#### What to produce
For the records below, print the lines from the line with "Im Jahre 1898" through the line with "Männer gegen Dracula, den" exactly as written; include both end lines and exclude the rest.

---------- Data records

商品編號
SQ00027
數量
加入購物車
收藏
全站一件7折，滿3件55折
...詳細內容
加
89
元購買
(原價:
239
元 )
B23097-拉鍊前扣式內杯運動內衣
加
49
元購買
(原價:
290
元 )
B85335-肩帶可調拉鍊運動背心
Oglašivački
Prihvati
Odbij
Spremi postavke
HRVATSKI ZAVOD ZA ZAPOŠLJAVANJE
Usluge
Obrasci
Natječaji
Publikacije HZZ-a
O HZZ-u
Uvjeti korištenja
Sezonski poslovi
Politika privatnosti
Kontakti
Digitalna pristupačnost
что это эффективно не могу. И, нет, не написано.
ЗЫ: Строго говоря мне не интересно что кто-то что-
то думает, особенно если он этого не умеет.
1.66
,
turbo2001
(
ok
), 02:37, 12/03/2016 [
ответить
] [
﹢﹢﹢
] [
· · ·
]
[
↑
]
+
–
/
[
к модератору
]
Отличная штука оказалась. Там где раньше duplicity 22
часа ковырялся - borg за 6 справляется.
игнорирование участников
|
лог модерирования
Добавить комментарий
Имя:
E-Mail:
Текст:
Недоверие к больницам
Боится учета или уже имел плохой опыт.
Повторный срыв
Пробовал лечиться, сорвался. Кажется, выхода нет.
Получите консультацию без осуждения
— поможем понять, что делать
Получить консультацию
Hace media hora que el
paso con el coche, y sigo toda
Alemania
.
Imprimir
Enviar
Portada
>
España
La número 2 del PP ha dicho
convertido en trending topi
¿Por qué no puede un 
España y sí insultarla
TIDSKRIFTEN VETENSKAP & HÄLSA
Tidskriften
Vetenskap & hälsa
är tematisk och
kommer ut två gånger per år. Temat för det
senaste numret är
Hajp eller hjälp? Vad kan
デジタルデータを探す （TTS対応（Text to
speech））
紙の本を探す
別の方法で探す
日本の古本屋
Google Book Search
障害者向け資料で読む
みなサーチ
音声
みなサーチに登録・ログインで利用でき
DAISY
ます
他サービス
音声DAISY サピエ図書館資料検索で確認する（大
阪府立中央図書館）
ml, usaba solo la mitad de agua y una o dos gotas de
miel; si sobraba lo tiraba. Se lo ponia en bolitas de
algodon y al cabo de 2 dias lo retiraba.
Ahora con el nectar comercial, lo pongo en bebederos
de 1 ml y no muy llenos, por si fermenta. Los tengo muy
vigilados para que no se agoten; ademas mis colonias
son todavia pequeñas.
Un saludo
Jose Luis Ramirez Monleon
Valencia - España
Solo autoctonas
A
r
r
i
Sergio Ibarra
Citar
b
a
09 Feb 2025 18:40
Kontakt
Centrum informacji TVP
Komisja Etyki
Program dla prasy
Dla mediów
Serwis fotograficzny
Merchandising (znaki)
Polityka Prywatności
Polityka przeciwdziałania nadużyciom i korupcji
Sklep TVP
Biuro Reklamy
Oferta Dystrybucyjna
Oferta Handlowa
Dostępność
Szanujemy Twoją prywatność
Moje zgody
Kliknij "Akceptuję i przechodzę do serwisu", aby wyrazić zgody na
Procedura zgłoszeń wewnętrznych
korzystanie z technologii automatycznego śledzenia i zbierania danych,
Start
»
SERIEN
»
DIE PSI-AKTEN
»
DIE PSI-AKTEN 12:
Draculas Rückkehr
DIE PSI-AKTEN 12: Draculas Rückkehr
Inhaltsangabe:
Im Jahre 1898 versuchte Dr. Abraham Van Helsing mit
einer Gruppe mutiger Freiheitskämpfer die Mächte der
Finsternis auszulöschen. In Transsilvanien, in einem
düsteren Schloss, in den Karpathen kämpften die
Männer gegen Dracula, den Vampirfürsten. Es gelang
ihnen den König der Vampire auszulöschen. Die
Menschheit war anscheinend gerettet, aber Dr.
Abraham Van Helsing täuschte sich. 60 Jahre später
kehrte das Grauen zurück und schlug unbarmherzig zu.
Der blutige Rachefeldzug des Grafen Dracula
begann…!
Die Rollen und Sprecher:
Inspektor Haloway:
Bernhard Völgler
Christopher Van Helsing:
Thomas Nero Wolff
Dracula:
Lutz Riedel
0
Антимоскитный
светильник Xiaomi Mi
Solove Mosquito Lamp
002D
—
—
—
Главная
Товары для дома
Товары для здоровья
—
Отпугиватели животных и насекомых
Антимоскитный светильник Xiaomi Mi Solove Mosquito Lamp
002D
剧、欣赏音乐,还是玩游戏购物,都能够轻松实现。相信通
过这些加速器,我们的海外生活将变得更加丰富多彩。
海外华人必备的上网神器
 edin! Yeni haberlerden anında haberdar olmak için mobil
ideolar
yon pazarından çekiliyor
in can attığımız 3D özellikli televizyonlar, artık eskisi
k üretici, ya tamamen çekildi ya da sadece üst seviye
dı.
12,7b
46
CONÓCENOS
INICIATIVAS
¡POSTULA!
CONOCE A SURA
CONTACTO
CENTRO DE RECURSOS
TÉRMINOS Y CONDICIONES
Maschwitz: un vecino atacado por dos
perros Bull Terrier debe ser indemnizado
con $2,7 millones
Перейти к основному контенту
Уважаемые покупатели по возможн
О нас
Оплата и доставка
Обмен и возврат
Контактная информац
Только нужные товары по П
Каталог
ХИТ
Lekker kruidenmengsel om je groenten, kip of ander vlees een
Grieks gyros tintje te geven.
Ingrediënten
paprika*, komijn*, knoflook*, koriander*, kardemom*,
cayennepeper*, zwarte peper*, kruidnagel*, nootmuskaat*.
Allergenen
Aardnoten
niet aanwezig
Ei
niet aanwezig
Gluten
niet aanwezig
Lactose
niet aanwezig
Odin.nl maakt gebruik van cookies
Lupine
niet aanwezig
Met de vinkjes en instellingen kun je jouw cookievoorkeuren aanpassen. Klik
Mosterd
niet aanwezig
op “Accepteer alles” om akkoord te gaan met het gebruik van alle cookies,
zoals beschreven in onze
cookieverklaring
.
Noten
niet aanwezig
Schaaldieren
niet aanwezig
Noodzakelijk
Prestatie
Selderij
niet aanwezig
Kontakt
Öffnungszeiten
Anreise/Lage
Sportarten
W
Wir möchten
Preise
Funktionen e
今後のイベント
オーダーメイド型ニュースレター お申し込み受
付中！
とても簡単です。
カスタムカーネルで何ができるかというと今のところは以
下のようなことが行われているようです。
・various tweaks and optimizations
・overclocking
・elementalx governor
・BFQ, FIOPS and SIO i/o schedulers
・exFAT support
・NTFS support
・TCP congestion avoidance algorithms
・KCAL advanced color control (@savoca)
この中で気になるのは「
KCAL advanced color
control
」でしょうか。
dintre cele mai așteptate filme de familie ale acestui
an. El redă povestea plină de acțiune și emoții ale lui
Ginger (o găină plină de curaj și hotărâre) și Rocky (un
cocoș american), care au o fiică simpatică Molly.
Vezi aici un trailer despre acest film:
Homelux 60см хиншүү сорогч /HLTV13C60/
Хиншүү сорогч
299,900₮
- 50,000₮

--------------------

#### Problem solution
Im Jahre 1898 versuchte Dr. Abraham Van Helsing mit
einer Gruppe mutiger Freiheitskämpfer die Mächte der
Finsternis auszulöschen. In Transsilvanien, in einem
düsteren Schloss, in den Karpathen kämpften die
Männer gegen Dracula, den Vampirfürsten. Es gelang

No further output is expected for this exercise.